Bir Sessizlik Çemberi: Ötekileştirmenin Anatomisi
Selamlar.
Gündemin gürültüsü, bazen en yakıcı şeylerin bile kulağa uğramadan geçip gitmesine neden oluyor. O yüzden bu yazı, biraz sessizliğe karşı bir ses gibi okunabilir. Belki bir not defterine karalanmış, sonra da rüzgârın eline bırakılmış cümleler gibi… Tam olarak nereye varacağı belli değil. Ama bir yerlerde, bir şeylerin yanlış gittiğini söylemek gerekiyor. Çünkü bazı görüntüler var ki artık arka fonda kalamayacak kadar çıplak.
Gazze açıklarında ilerleyen bir gemi. Ablukayı delmeye çalışan insanlar. 250 deniz mili. Sanki sadece mesafe. Ama o mesafenin içinde kıta kadar ayrımcılık, tarih kadar eski bir öfke ve şimdiki zaman kadar taze bir suskunluk var. Mavi Marmara zamanından kalan o burukluk henüz küllenmemişken, bu defa başka bir gemi geçiyor gözlerin önünden. Bu defa daha yalnız, daha az konuşuluyor, daha çok çarpıtılıyor.
Ve ekranda beliriyor tanıdık bir tablo: entelektüellik kisvesiyle halklara etiket yapıştıranlar. “Zaten satmışlardı.” “Dedeleri haindi.” Güler yüzle soykırımı normalize eden cümleler. Ciddiymiş gibi yapan bir yüz ifadesiyle, ölümün soğukluğunu sofra muhabbetine çeviren o korkunç rahatlık. İşte ötekileştirme tam olarak böyle başlıyor: önce kişisel bağ koparılıyor. Empati kanalları kurutuluyor. Sonra bir halk düşmanlaştırılıyor, nesneleştiriliyor, “anlaşılmaz” kılınıyor. Geriye yalnızca yargı kalıyor. Merhamet artık sadece tanıdıklara ait bir refleks.
Ama mesele yalnızca ahlak değil. Tarih de tekrar ediyor. 1940’larda bir Nazi subayının günlüğünden dökülen itirafla birebir örtüşüyor bazı cümleler: *“Çocukları da öldürdük, çünkü büyüyüp bizden intikam alabilirlerdi.”* Mantık zinciri hep aynı: önce tehdidi üret, sonra tehdide karşı “korunmak” adına her şeyi meşrulaştır. Bunu yaparken kitleleri ikna etmek için her tür bahane hazır: “Ama onlar topraklarını sattı”, “Ama onlar terörist”, “Ama onlar zaten bize düşman…”

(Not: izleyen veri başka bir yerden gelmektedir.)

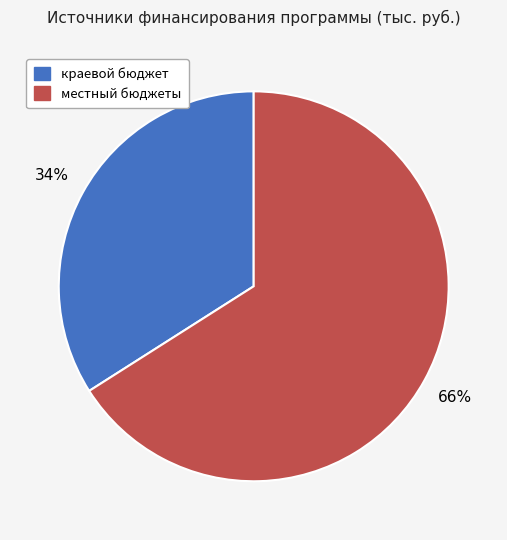

Does any single category account for the majority?

Yes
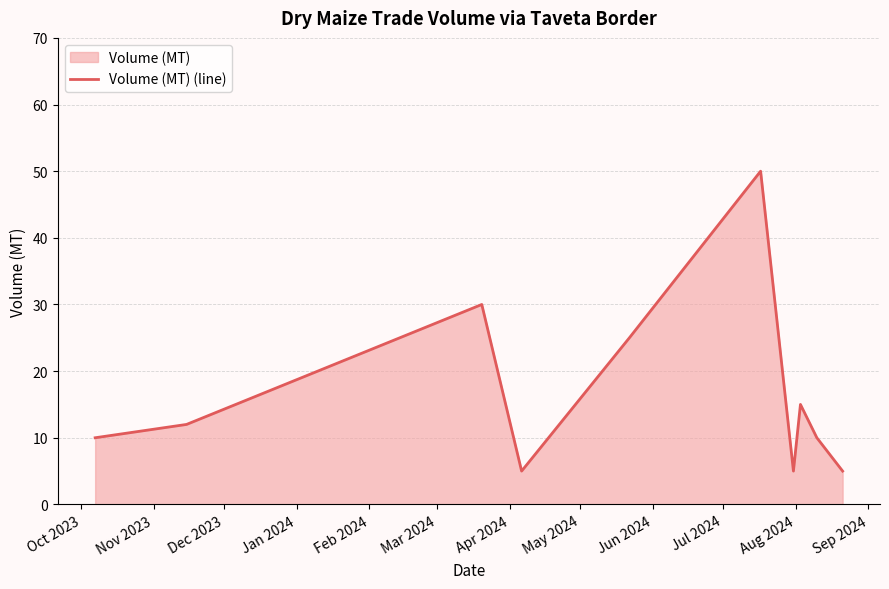

What is the difference between the maximum and minimum values?

45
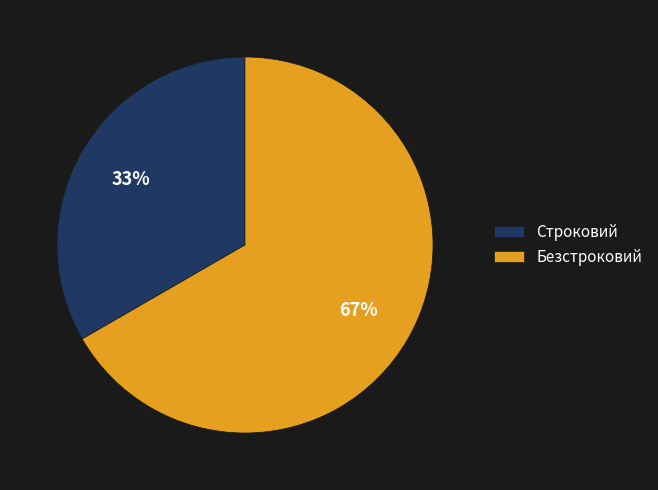

Is it true that Строковий is 27% of the pie?

False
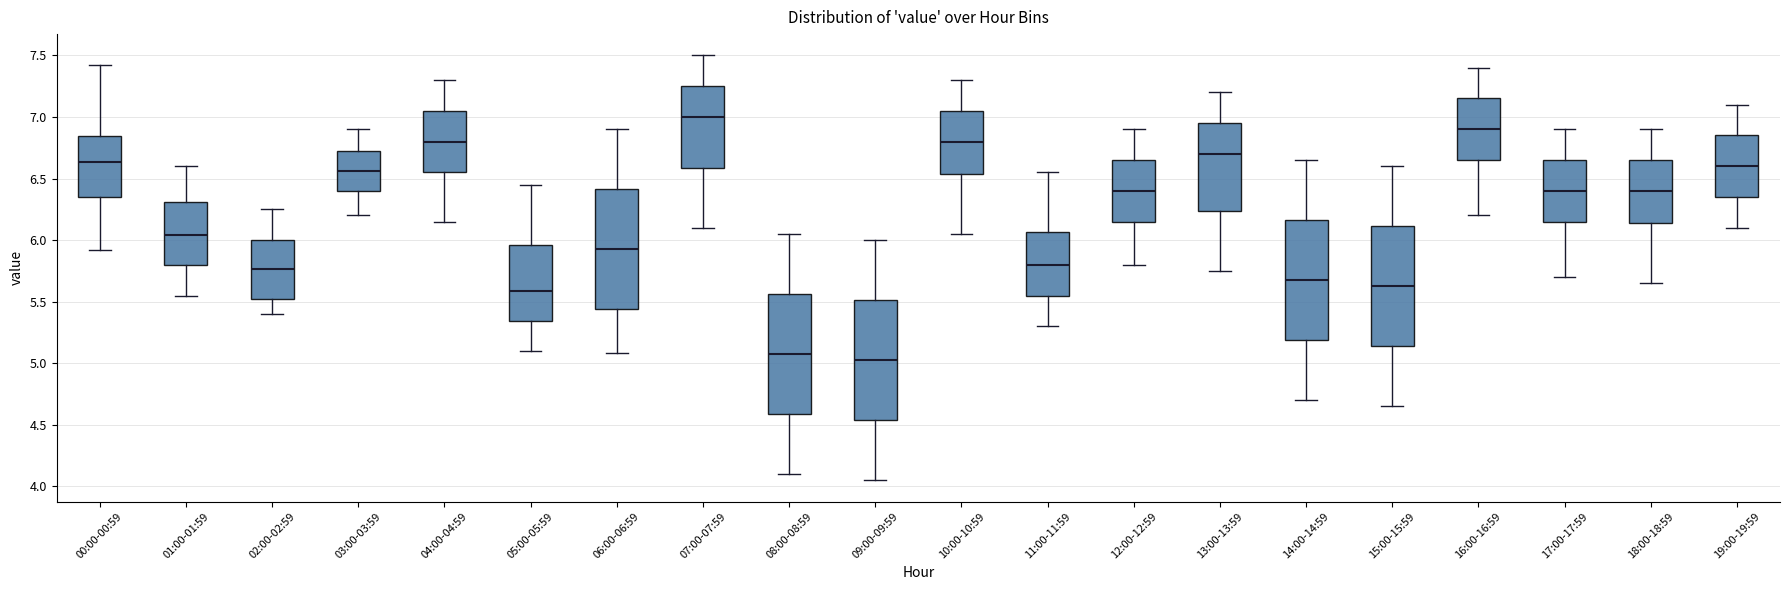

Reading left to right, read every box against the y-axis: the position of its median line, the range the box covers, and the ends of its whiskers. The values are not printed on the chart, so give them approximately, as read against the axis.

00:00-00:59: median 6.65, box 6.35 to 6.85, whiskers 5.90 to 7.40
01:00-01:59: median 6.05, box 5.80 to 6.30, whiskers 5.55 to 6.60
02:00-02:59: median 5.75, box 5.50 to 6.00, whiskers 5.40 to 6.25
03:00-03:59: median 6.55, box 6.40 to 6.75, whiskers 6.20 to 6.90
04:00-04:59: median 6.80, box 6.55 to 7.05, whiskers 6.15 to 7.30
05:00-05:59: median 5.60, box 5.35 to 5.95, whiskers 5.10 to 6.45
06:00-06:59: median 5.95, box 5.45 to 6.40, whiskers 5.10 to 6.90
07:00-07:59: median 7.00, box 6.60 to 7.25, whiskers 6.10 to 7.50
08:00-08:59: median 5.10, box 4.60 to 5.55, whiskers 4.10 to 6.05
09:00-09:59: median 5.05, box 4.55 to 5.50, whiskers 4.05 to 6.00
10:00-10:59: median 6.80, box 6.55 to 7.05, whiskers 6.05 to 7.30
11:00-11:59: median 5.80, box 5.55 to 6.05, whiskers 5.30 to 6.55
12:00-12:59: median 6.40, box 6.15 to 6.65, whiskers 5.80 to 6.90
13:00-13:59: median 6.70, box 6.25 to 6.95, whiskers 5.75 to 7.20
14:00-14:59: median 5.70, box 5.20 to 6.15, whiskers 4.70 to 6.65
15:00-15:59: median 5.65, box 5.15 to 6.10, whiskers 4.65 to 6.60
16:00-16:59: median 6.90, box 6.65 to 7.15, whiskers 6.20 to 7.40
17:00-17:59: median 6.40, box 6.15 to 6.65, whiskers 5.70 to 6.90
18:00-18:59: median 6.40, box 6.15 to 6.65, whiskers 5.65 to 6.90
19:00-19:59: median 6.60, box 6.35 to 6.85, whiskers 6.10 to 7.10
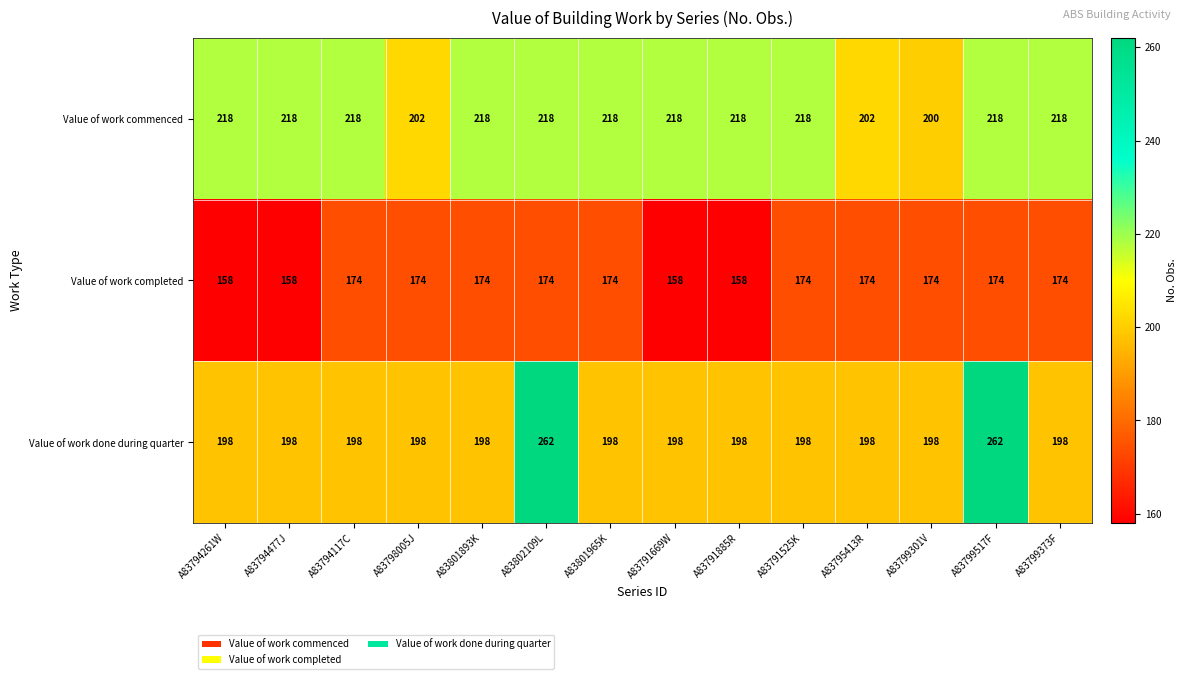

What is the difference between the highest and lowest values at A83799517F?

88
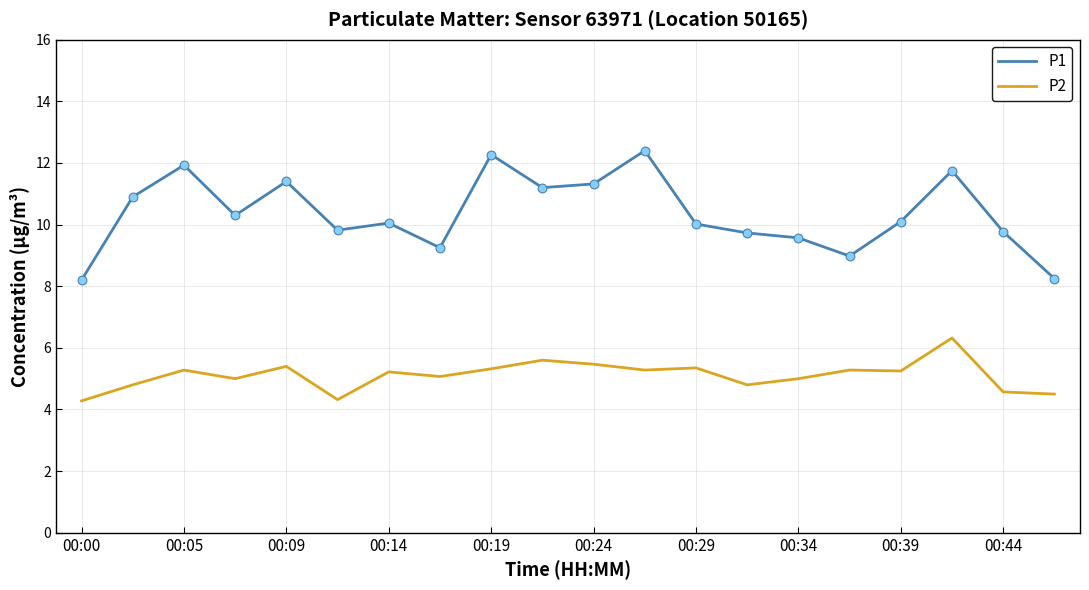

Which series has the largest range (max minus min)?

P1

Aynı anlatı akademik dünyaya da sızıyor. Kolonyal mimariden bahseden bir seminer protesto ediliyor. Neden mi? Çünkü içinde “Filistin” geçiyor. Avrupa’daki bazı üniversiteler hâlâ bu kelimeyi kullanmaya çekiniyor. “People from the region” deyip geçiştiriyorlar. Binlerce insan ölürken, yüz binlercesi göç ederken, ses çıkarmayan o steril zihinler, iki öğrencinin bir konuşmacıyı yuhalamasını “antisemitizm krizi” olarak sunabiliyor. Ölüm karşısında bu kadar rahat olan bir konfor diliyle karşı karşıyayız.
Bir yandan da propaganda yeniden biçimleniyor. “Pinkwashing” denen şey mesela: yani LGBT haklarını kalkan yaparak savaşları aklama çabası. “Bakın biz eşcinselleri koruyoruz, onlar ise yakıyor.” Peki o bombalanan mahallelerde eşcinsel insanlar yok mu? Bu soruyu sormak bile fazla geliyor. Çünkü mesele zaten hak değil, vitrin. İnsan haklarını en çok ihlal edenlerin, en çok insan hakkı savunuculuğu yapması kadar garip bir çağdayız.
Ve rıza inşası tam da böyle ilerliyor. Evine gelen bir mektupta “Geyleri öldüren bir ülke özgürlük savaşçısı olamaz” yazıyor. Oysa gerçek çok daha acı: çocuklar ölüyor. Sırf ait oldukları yer, inandıkları kimlik, doğdukları coğrafya farklı diye. Ama bu ölümler tartışmanın kenarında. Çünkü esas dert, gündelik vicdanın kaşınması. “Ama onlar da şöyleydi…” ile başlayan her cümle, biraz daha örtüyor olan biteni.
Norman Finkelstein ne diyordu? “Umut etmeyi bıraktım. Çünkü insanlar savaşlara ölümlere alıştı.”
Görüşmek üzere.
Karanlıkta hâlâ görülebilecek ışıklar varsa, o ışıklar yüz çevirmeyenlerin gözlerinde birikir.